CONCLUSIONS AND NEW HORIZONS
Traditionally, studies of animal learning and movement have taken place in controlled laboratory environments or small-scale field studies. Thanks to animal tracking technologies, increasingly detailed observations of how free-ranging animals move and interact are possible leading to opportunities to formulate and test new ideas about learning and movement. However, potential pitfalls accompany this exciting development. Alternative explanations to learning must be considered, and if these alternatives cannot be ruled out, then we can only infer that observations are consistent with learning (Table 2).
There are two possible approaches to solving this problem. First, field observations can be transformed into controlled experiments via manipulations, as in the hummingbird example in Table 2. While allowing for incisive analysis, this approach limits the scientific questions to those where such experiments can be set up. A second possible solution is to collect more direct data on the individual experiences over a life-time, including the environmental features of locations animals visit, physiological measurements, and sensory data as made possible by daylight sensors and collar cameras.
Exciting approaches to studying learning and animal movement arise from “uncontrolled” experiments, specifically translocations, reintroductions, aversive conditioning and rapid environmental change.
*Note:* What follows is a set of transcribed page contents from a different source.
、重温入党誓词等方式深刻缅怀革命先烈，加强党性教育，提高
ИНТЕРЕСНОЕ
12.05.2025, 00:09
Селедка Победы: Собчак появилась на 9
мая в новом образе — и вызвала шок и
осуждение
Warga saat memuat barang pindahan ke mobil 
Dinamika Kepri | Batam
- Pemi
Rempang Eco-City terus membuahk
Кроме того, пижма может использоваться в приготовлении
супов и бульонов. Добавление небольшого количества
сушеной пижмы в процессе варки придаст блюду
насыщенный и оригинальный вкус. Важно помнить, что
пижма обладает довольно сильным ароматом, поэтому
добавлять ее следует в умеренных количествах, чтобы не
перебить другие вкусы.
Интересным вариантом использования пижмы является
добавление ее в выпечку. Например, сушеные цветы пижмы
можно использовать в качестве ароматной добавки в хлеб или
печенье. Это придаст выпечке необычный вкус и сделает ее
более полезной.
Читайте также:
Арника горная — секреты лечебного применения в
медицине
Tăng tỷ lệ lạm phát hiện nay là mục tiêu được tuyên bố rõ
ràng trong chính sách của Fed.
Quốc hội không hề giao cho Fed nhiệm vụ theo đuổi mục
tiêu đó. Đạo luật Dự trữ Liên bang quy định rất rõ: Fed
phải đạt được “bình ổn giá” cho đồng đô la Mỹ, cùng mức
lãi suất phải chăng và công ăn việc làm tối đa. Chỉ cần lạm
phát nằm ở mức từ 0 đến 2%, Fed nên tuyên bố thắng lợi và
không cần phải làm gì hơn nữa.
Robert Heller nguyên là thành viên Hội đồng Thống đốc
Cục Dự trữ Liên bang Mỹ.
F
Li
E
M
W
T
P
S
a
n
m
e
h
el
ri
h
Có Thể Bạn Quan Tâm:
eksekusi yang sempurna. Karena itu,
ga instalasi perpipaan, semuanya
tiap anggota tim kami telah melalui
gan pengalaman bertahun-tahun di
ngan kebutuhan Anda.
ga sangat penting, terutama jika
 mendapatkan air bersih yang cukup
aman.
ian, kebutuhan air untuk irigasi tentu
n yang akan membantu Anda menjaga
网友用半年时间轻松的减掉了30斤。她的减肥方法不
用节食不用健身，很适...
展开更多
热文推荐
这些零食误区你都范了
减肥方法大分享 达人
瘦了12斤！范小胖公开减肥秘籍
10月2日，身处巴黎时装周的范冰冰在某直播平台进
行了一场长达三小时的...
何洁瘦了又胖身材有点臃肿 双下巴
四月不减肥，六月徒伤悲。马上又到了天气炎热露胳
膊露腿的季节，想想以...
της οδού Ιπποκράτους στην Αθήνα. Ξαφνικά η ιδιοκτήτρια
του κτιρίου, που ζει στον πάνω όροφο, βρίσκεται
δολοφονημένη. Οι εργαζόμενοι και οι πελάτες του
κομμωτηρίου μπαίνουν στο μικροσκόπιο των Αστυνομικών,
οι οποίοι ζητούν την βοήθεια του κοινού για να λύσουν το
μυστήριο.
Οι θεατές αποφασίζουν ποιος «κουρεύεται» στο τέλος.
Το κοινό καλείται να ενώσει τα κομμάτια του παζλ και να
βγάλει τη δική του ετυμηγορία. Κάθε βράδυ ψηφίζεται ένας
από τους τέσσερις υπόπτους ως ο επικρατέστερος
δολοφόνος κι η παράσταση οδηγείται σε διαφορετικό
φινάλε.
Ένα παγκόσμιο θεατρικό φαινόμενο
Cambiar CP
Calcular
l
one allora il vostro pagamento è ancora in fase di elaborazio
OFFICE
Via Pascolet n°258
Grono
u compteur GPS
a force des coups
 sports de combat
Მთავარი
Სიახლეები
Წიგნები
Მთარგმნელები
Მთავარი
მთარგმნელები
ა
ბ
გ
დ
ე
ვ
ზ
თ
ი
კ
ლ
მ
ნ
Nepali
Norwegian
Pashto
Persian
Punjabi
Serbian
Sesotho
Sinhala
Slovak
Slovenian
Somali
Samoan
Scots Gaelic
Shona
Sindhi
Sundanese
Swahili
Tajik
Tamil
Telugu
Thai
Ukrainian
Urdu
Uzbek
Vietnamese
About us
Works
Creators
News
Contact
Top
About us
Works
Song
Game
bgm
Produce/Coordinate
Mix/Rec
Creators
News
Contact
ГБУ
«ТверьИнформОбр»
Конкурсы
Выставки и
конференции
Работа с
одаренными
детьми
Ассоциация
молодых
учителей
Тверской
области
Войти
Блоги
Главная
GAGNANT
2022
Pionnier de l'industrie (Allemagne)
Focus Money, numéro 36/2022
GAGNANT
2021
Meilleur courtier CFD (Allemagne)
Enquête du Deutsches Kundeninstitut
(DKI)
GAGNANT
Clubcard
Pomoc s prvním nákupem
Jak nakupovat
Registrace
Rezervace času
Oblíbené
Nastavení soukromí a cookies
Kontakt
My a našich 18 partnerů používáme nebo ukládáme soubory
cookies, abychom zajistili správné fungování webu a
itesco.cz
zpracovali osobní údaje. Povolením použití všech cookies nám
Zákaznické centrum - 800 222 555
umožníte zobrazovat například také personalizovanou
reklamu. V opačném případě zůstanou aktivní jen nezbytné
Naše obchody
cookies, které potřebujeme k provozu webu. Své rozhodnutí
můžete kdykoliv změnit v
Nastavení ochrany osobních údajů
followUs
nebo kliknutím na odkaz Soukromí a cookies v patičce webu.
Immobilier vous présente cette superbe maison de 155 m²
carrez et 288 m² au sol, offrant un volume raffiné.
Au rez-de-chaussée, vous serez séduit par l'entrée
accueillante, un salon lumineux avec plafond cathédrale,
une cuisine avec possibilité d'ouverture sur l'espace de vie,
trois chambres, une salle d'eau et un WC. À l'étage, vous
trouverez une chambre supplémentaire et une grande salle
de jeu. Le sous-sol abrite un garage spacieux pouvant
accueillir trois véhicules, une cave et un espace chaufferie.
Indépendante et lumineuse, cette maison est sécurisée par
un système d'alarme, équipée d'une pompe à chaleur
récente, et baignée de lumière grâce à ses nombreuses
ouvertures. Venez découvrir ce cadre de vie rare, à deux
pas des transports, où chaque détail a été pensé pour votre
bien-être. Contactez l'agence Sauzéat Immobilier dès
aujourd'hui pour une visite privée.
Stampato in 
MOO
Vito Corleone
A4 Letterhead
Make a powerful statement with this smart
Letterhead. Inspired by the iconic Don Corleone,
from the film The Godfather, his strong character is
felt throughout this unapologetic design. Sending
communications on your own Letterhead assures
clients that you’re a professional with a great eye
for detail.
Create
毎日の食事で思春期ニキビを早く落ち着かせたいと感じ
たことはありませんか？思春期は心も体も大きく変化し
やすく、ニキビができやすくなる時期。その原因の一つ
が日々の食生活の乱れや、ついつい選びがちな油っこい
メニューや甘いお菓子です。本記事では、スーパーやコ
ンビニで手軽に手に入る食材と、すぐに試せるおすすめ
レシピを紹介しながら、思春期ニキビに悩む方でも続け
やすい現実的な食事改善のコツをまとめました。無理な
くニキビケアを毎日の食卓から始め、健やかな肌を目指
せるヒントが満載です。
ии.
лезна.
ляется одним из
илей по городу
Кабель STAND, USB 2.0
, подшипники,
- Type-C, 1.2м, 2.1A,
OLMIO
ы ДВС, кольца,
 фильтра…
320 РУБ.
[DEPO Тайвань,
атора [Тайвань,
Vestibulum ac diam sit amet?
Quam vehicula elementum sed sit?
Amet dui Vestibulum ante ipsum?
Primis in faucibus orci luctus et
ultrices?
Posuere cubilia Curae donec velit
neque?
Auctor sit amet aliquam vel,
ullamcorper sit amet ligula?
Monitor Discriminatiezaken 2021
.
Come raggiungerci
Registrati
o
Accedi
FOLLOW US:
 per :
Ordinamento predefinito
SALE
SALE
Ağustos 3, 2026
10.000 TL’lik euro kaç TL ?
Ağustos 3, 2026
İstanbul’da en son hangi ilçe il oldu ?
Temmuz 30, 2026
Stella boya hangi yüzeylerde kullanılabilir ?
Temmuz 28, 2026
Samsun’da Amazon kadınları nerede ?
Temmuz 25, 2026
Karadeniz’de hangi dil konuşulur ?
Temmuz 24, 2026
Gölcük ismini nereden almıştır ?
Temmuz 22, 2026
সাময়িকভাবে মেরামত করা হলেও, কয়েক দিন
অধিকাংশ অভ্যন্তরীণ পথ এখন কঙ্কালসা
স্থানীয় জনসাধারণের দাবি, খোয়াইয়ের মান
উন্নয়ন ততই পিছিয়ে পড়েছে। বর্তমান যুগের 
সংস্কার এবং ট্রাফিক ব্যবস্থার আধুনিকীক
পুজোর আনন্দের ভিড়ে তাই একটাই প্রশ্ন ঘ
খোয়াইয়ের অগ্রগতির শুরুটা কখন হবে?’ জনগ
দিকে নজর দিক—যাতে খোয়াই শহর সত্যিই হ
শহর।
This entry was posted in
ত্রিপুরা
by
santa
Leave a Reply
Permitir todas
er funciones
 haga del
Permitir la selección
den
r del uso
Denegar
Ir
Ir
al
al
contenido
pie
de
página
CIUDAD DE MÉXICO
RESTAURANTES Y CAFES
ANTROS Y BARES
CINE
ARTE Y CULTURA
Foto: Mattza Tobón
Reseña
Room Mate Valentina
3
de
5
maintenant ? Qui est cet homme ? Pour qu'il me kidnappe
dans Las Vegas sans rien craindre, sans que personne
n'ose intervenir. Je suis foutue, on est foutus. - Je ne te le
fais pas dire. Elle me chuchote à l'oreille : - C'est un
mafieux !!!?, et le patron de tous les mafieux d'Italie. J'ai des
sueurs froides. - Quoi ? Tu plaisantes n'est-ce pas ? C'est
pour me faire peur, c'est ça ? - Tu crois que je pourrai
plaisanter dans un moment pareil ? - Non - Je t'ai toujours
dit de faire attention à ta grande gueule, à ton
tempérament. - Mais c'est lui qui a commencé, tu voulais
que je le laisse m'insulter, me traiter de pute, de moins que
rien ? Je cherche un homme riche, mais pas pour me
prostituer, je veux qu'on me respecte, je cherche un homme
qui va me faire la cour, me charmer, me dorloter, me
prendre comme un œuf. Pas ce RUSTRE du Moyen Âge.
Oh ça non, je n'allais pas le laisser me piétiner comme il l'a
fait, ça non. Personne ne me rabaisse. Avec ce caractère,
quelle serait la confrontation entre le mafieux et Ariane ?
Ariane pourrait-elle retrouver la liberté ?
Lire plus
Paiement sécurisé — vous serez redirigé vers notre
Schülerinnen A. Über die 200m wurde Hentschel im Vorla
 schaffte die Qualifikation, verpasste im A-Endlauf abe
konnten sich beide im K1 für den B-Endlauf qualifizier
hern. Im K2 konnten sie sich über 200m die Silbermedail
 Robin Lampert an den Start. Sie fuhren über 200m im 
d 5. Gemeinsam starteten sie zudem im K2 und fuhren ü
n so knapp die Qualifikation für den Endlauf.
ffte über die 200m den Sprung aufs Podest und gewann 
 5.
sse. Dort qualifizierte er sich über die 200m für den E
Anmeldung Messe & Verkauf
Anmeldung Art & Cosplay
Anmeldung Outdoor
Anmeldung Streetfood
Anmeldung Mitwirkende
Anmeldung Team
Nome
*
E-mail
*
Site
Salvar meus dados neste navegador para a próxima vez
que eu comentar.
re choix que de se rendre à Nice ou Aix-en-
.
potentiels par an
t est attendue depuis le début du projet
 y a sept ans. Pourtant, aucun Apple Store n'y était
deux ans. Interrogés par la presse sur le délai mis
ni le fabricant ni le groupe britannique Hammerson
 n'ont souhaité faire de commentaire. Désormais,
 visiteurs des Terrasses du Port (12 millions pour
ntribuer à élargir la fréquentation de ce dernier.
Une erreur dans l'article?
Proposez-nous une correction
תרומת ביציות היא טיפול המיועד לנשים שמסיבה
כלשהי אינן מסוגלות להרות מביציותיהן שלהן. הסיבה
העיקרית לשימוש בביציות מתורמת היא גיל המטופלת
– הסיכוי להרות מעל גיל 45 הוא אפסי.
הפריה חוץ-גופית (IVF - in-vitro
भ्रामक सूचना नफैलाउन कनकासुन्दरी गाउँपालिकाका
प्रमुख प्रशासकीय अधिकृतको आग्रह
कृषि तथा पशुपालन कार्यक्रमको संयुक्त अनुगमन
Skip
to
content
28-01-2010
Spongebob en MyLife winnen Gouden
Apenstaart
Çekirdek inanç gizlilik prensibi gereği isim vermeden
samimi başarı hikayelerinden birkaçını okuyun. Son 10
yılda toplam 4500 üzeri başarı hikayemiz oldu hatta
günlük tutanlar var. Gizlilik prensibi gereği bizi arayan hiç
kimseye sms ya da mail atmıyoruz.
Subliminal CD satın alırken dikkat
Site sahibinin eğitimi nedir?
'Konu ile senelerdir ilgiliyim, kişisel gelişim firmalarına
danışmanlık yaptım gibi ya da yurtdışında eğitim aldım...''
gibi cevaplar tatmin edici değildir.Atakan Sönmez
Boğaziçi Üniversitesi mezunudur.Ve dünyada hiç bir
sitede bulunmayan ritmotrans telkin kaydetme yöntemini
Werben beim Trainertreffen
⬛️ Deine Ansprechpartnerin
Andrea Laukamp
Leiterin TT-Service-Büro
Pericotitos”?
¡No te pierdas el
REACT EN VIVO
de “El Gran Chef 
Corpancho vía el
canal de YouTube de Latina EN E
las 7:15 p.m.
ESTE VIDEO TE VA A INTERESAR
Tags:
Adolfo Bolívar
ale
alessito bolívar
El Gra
Understanding learning in the context of relocations and environmental change may ultimately help with understanding how animals can adapt to an increasingly complex world, driven by elevated levels of anthropogenic impact from environmental change, habitat degradation, and habitat fragmentation.
The emergence of machine learning as a dominant paradigm for solving human problems provides fertile ground for modeling and understanding learning from animal movement patterns. Here, processes such as reinforcement learning have close natural ties to animals learning to move so as to maximize fitness (e.g., optimal foraging). As machine learning algorithms are currently improving and evolving, we expect this field to shed light on further possible models for learning and animal movement.
Overall, the subject of learning and animal movement is at a crucial point in development and a host of new possibilities are on the horizon. Our goal in this review has been to set the context for these new possibilities and point out some future directions.